In a case reminiscent of others recently in the news, Jonathan Metzer was successful in an appeal on behalf of a national of Barbados who was set to be deported by the Home Office for historic criminal offending.
The appellant, a 46-year old man who had been in the UK since 1993, was convicted to 3 and a half years’ imprisonment in 2004 for numerous counts of supplying a Class A drug (cocaine). The following year, the Home Office sent him a letter stating its intention to deport him. He was placed on immigration bail conditions which he complied with in full, but no further action was taken. However, many years later in October 2016 the appellant was dismissed by his employers after the Home Office had informed them that he did not have the right to work. The appellant contacted the Home Office seeking an explanation and received a letter stating that he was to be deported. In the intervening years during which he had lived an ordinary life in the UK the appellant had married a British citizen and had two children who were born in 2005 and 2009.
The threshold test for when it will be disproportionate to deport a person who has been convicted of criminal offences is well-established to be a very high one, with the appellant having to show that there would be “unduly harsh” consequences for his family both to relocate with him and to remain in the UK without him.

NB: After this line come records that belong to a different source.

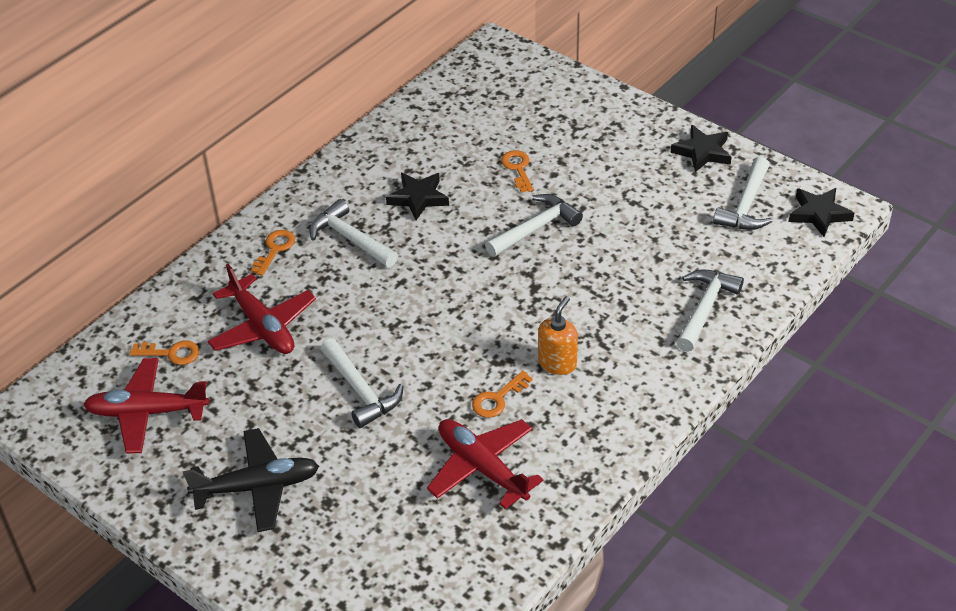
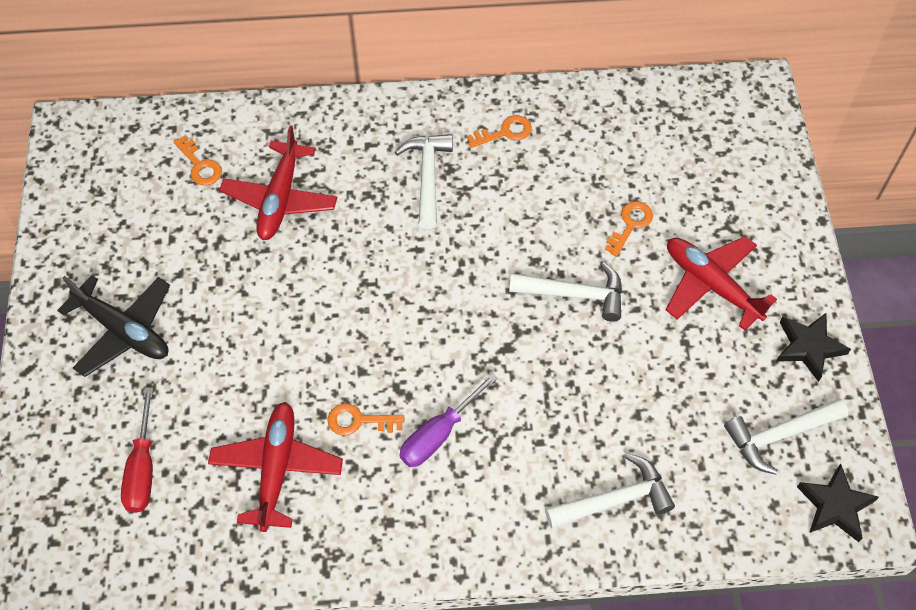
camera: 45 degrees right, 15 degrees up
red plane [83,358,210,454] -> red plane moved to [666,236,777,331]
orange key [251,230,295,276] -> orange key moved to [467,115,532,148]
white hammer [321,338,403,428] -> none
black star [386,173,449,220] -> none
orange soap dispenser [538,296,578,375] -> purple screwdriver [400,373,498,467]
none -> red screwdriver [121,387,153,513]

Medical evidence was provided which explained was that the appellant’s second child had significant health problems impacting on his daily life, including Oral Allergy Syndrome and severe asthma. He also suffered from significant anxiety and was awaiting assessment for possible autistic spectrum disorder. His GP stated that he would not be able to live safely without access to necessary treatment.
The Judge held that in these circumstances it would be unduly harsh for him to remain in the UK without his father, as “his relationship with both his parents is vital to his physical and mental well-being”, with his father being “a key provider of the stable environment” and “the person most adept at calming [him]”. It was also unduly harsh for him to relocate to Barbados, as the disruption to his life, routine and emotional state would be “severe”. Such a move would also increase the risk to his health in light of written evidence provided by the former CEO of The Queen Elizabeth Hospital, Barbados that his condition would be “vastly better managed” in the UK than in Barbados, where there were “no qualified specialists in this field”. The appeal was therefore allowed.
Unusually for an immigration case involving criminal offending, the Home Office did not seek permission to appeal further and the appellant was granted leave to remain in the UK.
Jonathan acted for the appellant throughout the proceedings pro bono via Advocate without a solicitor. This involved detailed preparation of the evidence as well advocacy before the Tribunal. In the determination, the Judge stated that “It was apparent from their conduct of the case that both representatives had prepared thoroughly and I am grateful for their assistance. It is worth emphasizing that Mr Metzer provided first class representation pro bono.”